[web-devel] questions about ResponseEnumerator

Kazu Yamamoto ( 山本和彦 ) kazu at iij.ad.jp
Mon Oct 17 05:16:14 CEST 2011


> I think we need to be clear about what "vulnerability" means here.

If you don't like the word vulnerability, sorry for that.

But the following DOS is possible. A bad guy can open massive HTTP
connections to Warp and send partial bodies and keep the connections.
The connections will not time out. If the limit of open-file reaches,
Warp cannot accept a new connections from a good guy.

If my understanding is correct, this happens not only for CGI but also
for other services.

> From Warp's perspective, there is no need to defend against the
> application: if an application wants to spend five hours responding to
> a request, that's the application's prerogative. I understand that in
> the CGI case, you want to prevent something like that from happening,
> but that's beyond Warp's purview. The question is can we expose enough
> primitives to make it possible for you to implement this at the
> Mighttpd level.

Yes, applications are our friends.
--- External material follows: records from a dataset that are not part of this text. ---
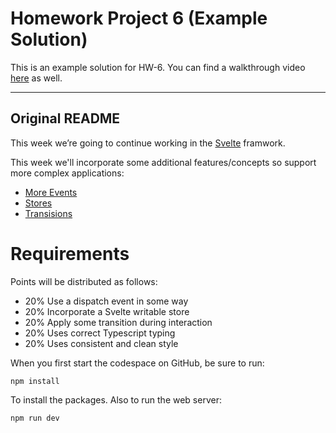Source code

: # Homework Project 6 (Example Solution)

This is an example solution for HW-6. You can find a walkthrough video [here](https://drive.google.com/open?id=1U5csZQ0mPoW7VpGcbZjC38Nj8jlgXnU0&authuser=spicklemire%40uindy.edu&usp=drive_fs) as well.

-------------------------------------------------------------------------------------------

## Original README

This week we’re going to continue working in the [Svelte](https://svelte.dev) framwork.

This week we'll incorporate some additional features/concepts so support more complex applications:

* [More Events](https://svelte.dev/tutorial/component-events)
* [Stores](https://svelte.dev/tutorial/writable-stores)
* [Transisions](https://svelte.dev/tutorial/transition)

# Requirements

Points will be distributed as follows:

- 20% Use a dispatch event in some way
- 20% Incorporate a Svelte writable store
- 20% Apply some transition during interaction
- 20% Uses correct Typescript typing
- 20% Uses consistent and clean style

When you first start the codespace on GitHub, be sure to run:

    npm install
  
To install the packages. Also to run the web server:

    npm run dev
What I pointed out is that a bud
guy can spend five hours. And during that, applicatons cannot spend
even one second to do their service.

> So from that perspective, I'm not sure if 96311d would really be
> considered a vulnerability in Warp. Isn't your patch making it
> impossible for an application to run in unbounded time? It might make
> more sense to add a specific timeout each time the CGI app is called
> (possibly via timeout[1]) to ensure it responds appropriately. But if
> I'm not mistaken, this isn't even necessary in the CGI case, as the
> Response value will be returned by your code and will not be affected
> by the response time of the CGI app itself.

The patch is just in a "proof of concept" level. We probably should
prepare an option to let applications control time out by themselves.

Warp should be secure by default. And an application should be able to
open the door to the self-responsibility world if it wishes.